Of course, with a 120Hz display and a budget processor, it’s not without its power-hungry components. But even so, I never felt like I was going to come up short with this phone.
It wasn’t uncommon for me to go to bed after a particularly easy day of usage (just 2-3 hours of screen on time) with 50 to 60% left in the tank. More intensive use would bring it down below that magic two-day mark, but I was never sweating come the end of a busy day.
An hour of Amazon Prime Video streaming with the screen cranked up to full brightness sapped 8% of a charge, which is good for a budget phone. The Poco X3 NFC sapped 11 to 13% under the same conditions, while the Xiaomi Mi 10T Lite drained 12 to 14%.
The Redmi Note 10 Pro charges nice and quickly for a budget phone too, with a bundled in 33W charger that’s supposedly capable of going 0 to 59% in half an hour.
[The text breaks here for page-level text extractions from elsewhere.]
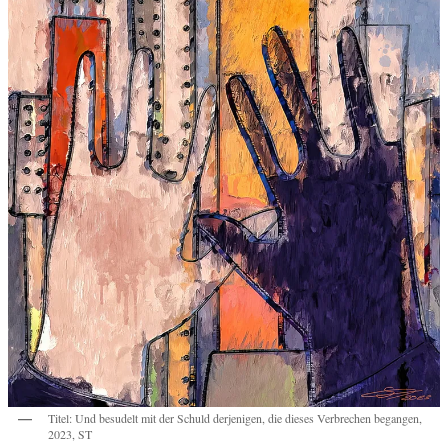
Titel: Und besudelt mit der Schuld derjenigen, die dieses Verbrechen begangen,
2023, ST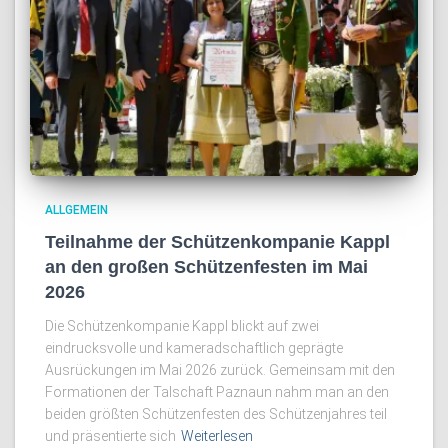
ALLGEMEIN
Teilnahme der Schützenkompanie Kappl
an den großen Schützenfesten im Mai
2026
Die Schützenkompanie Kappl blickt auf zwei
eindrucksvolle und kameradschaftlich geprägte
Ausrückungen im Mai 2026 zurück. Gemeinsam mit den
Formationen der Talschaft Paznaun nahm man an den
beiden größten Schützenfesten des Schützenjahres teil
und präsentierte sich
Weiterlesen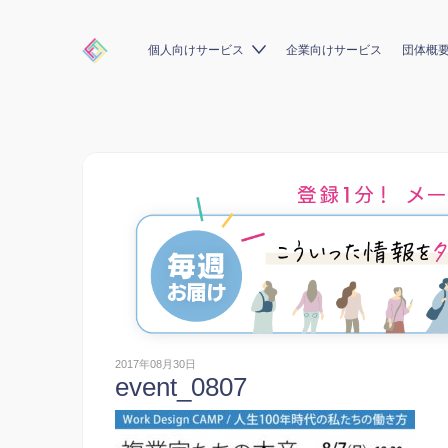
個人向けサービス
企業向けサービス
団体概
2017年08月30日
event_0807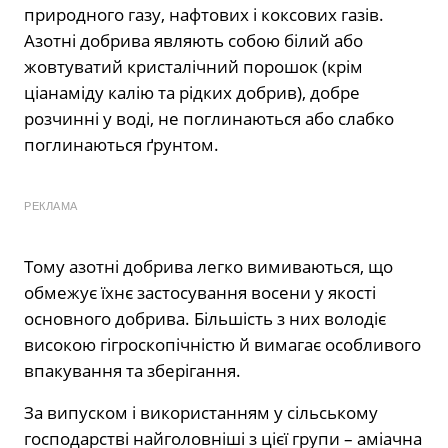
природного газу, нафтових і коксових газів.
Азотні добрива являють собою білий або
жовтуватий кристалічний порошок (крім
ціанаміду калію та рідких добрив), добре
розчинні у воді, не поглинаються або слабко
поглинаються ґрунтом.
РЕКЛАМА
Тому азотні добрива легко вимиваються, що
обмежує їхнє застосування восени у якості
основного добрива. Більшість з них володіє
високою гігроскопічністю й вимагає особливого
впакування та зберігання.
За випуском і використанням у сільському
господарстві найголовніші з цієї групи – аміачна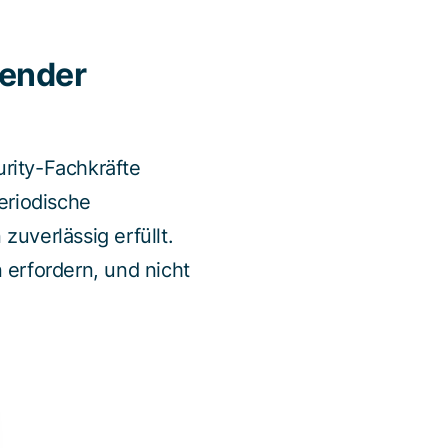
dender
rity-Fachkräfte
eriodische
uverlässig erfüllt.
 erfordern, und nicht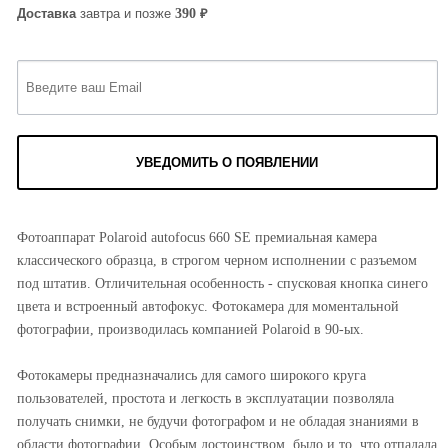
₽
390
Доставка
завтра и позже
УВЕДОМИТЬ О ПОЯВЛЕНИИ
Фотоаппарат Polaroid autofocus 660 SE премиальная камера
классического образца, в строгом черном исполнении с разъемом
под штатив. Отличительная особенность - спусковая кнопка синего
цвета и встроенный автофокус. Фотокамера для моментальной
фотографии, производилась компанией Polaroid в 90-ых.
Фотокамеры предназначались для самого широкого круга
пользователей, простота и легкость в эксплуатации позволяла
получать снимки, не будучи фотографом и не обладая знаниями в
области фотографии. Особым достоинством, было и то, что отпадала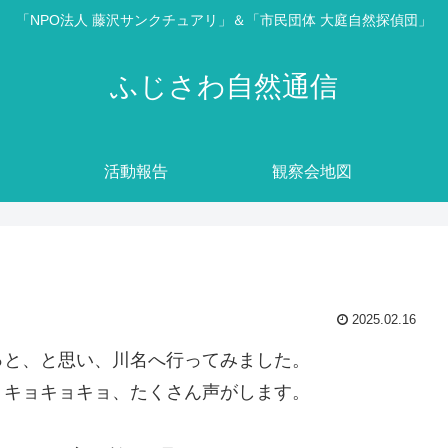
「NPO法人 藤沢サンクチュアリ」＆「市民団体 大庭自然探偵団」
ふじさわ自然通信
活動報告
観察会地図
2025.02.16
っと、と思い、川名へ行ってみました。
ョキョキョキョ、たくさん声がします。
。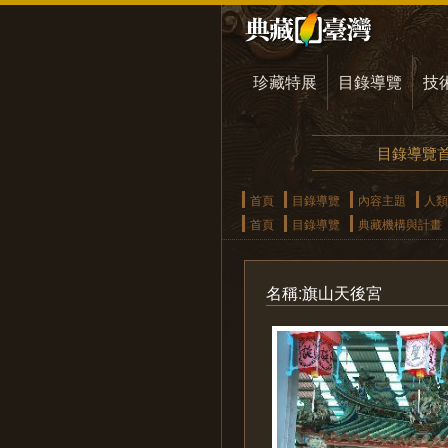
珍藏特展
目錄導覽
技
目錄導覽
首頁
目錄導覽
內容主題
人類
首頁
目錄導覽
典藏機構與計畫
名稱:旗山天後宮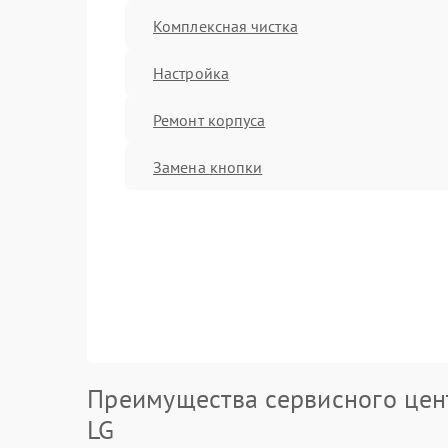
Комплексная чистка
Настройка
Ремонт корпуса
Замена кнопки
Преимущества сервисного цен
LG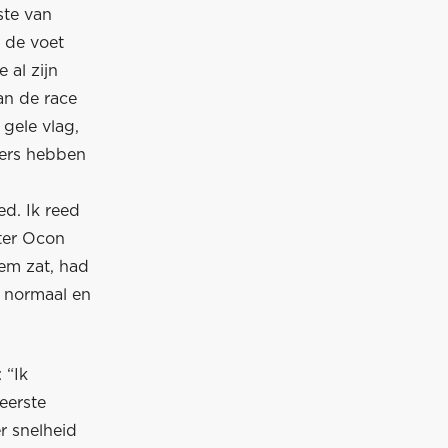
ste van
 de voet
 al zijn
an de race
gele vlag,
ders hebben
d. Ik reed
hter Ocon
hem zat, had
n normaal en
 “Ik
eerste
r snelheid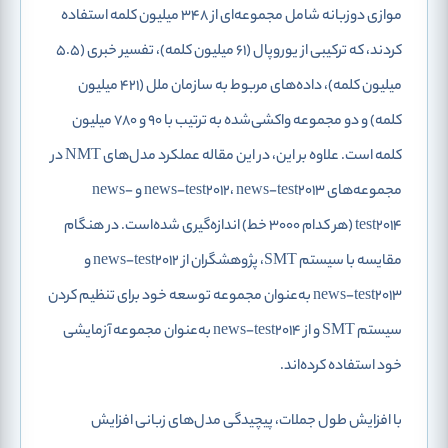
موازی دوزبانه شامل مجموعه‌ای از 348 میلیون کلمه استفاده
کردند، که ترکیبی از یوروپال (61 میلیون کلمه)، تفسیر خبری (5.5
میلیون کلمه)، داده‌های مربوط به سازمان ملل (421 میلیون
کلمه) و دو مجموعه واکشی‌شده به ترتیب با 90 و 780 میلیون
کلمه است. علاوه بر این، در این مقاله عملکرد مدل‌های NMT در
مجموعه‌های news-test2012، news-test2013 و news-
test2014 (هر کدام 3000 خط) اندازه‌گیری شده‌است. در هنگام
مقایسه با سیستم SMT، پژوهشگران از news-test2012 و
news-test2013 به‌عنوان مجموعه توسعه خود برای تنظیم کردن
سیستم SMT و از news-test2014 به‌عنوان مجموعه آزمایشی
خود استفاده کرده‌اند.
با افزایش طول جملات، پیچیدگی مدل‌های زبانی افزایش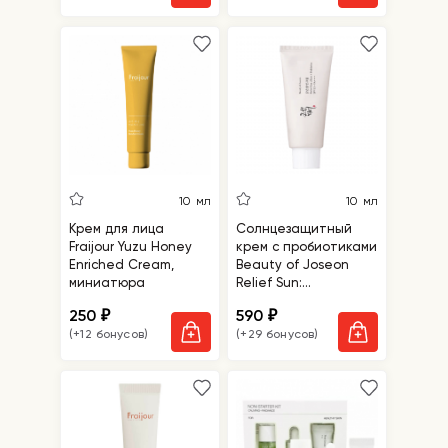
10 мл
10 мл
Крем для лица
Солнцезащитный
Fraijour Yuzu Honey
крем с пробиотиками
Enriched Cream,
Beauty of Joseon
миниатюра
Relief Sun:
Rice+Probiotics,
250
590
₽
₽
миниатюра
(+12 бонусов)
(+29 бонусов)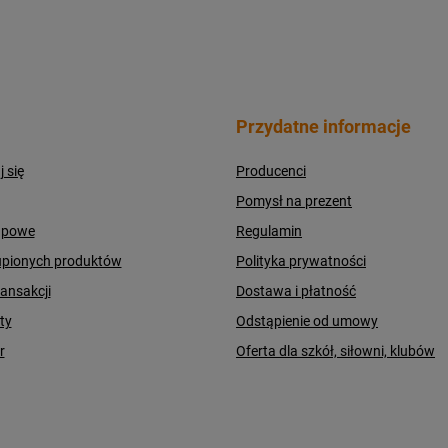
Przydatne informacje
j się
Producenci
Pomysł na prezent
upowe
Regulamin
upionych produktów
Polityka prywatności
ransakcji
Dostawa i płatność
ty
Odstąpienie od umowy
r
Oferta dla szkół, siłowni, klubów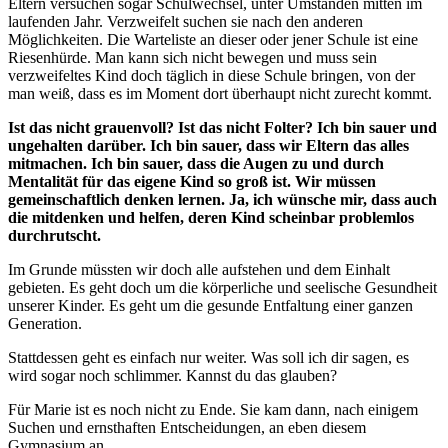
Eltern versuchen sogar Schulwechsel, unter Umständen mitten im
laufenden Jahr. Verzweifelt suchen sie nach den anderen
Möglichkeiten. Die Warteliste an dieser oder jener Schule ist eine
Riesenhürde. Man kann sich nicht bewegen und muss sein
verzweifeltes Kind doch täglich in diese Schule bringen, von der
man weiß, dass es im Moment dort überhaupt nicht zurecht kommt.
Ist das nicht grauenvoll? Ist das nicht Folter? Ich bin sauer und
ungehalten darüber. Ich bin sauer, dass wir Eltern das alles
mitmachen. Ich bin sauer, dass die Augen zu und durch
Mentalität für das eigene Kind so groß ist. Wir müssen
gemeinschaftlich denken lernen. Ja, ich wünsche mir, dass auch
die mitdenken und helfen, deren Kind scheinbar problemlos
durchrutscht.
Im Grunde müssten wir doch alle aufstehen und dem Einhalt
gebieten. Es geht doch um die körperliche und seelische Gesundheit
unserer Kinder. Es geht um die gesunde Entfaltung einer ganzen
Generation.
Stattdessen geht es einfach nur weiter. Was soll ich dir sagen, es
wird sogar noch schlimmer. Kannst du das glauben?
Für Marie ist es noch nicht zu Ende. Sie kam dann, nach einigem
Suchen und ernsthaften Entscheidungen, an eben diesem
Gymnasium an.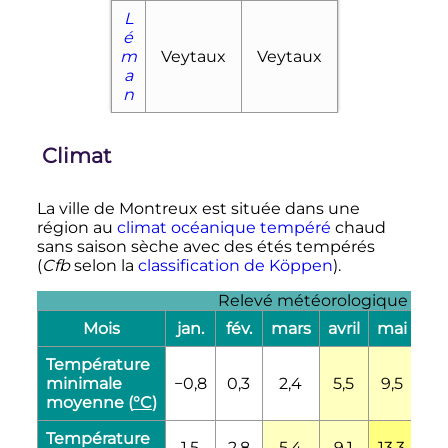
L
é
m
Veytaux
Veytaux
a
n
Climat
La ville de Montreux est située dans une
région au
climat océanique tempéré
chaud
sans saison sèche avec des étés tempérés
(
Cfb
selon la
classification de Köppen
).
Relevé météorologique de M
Mois
jan.
fév.
mars
avril
mai
jui
Température
minimale
−0,8
0,3
2,4
5,5
9,5
12,
moyenne (
°C
)
Température
1,5
2,8
5,4
9,1
13,3
16,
I never ran it down to absolute zero to test that claim, but I did observe that it was able to go from 17 to 30% in 15 minutes, and 50% to 90% in 30 minutes.
Xiaomi Redmi Note 10 Pro Conclusion
It’s not the prettiest sub-£300 handset on the market, and you’ll have to be prepared to make do without 5G connectivity, but there’s so much here for the money that it’s hard to resist.
You should buy the Xiaomi Redmi Note 10 Pro if…
- You want the best screen for the price
You don’t usually see phones this cheap with displays like this. The large 6.67-inch 120Hz panel is excellent and the true star of the show.
- You want a good camera but can’t stretch to the Pixel 4a
The 108MP sensor used here allows for strong snaps if the light is good. It’s not quite as good, or as reliable as the Pixel 4a, but it isn’t too far off. The Night Mode is excellent too.
You shouldn’t buy the Xiaomi Redmi Note 10 Pro if…
- Classy design is key
Picking fault with a phone that offers value this good is tough, but the Note 10 Pro isn’t quite perfect. Some sacrifices have been made in terms of design and this is a bit plastic fantastic.
- You like a clean Android experience
If you’ve read any of our other reviews for Xiaomi phones, then you’ll know the overly intrusive software is a constant niggle. It’s no better here.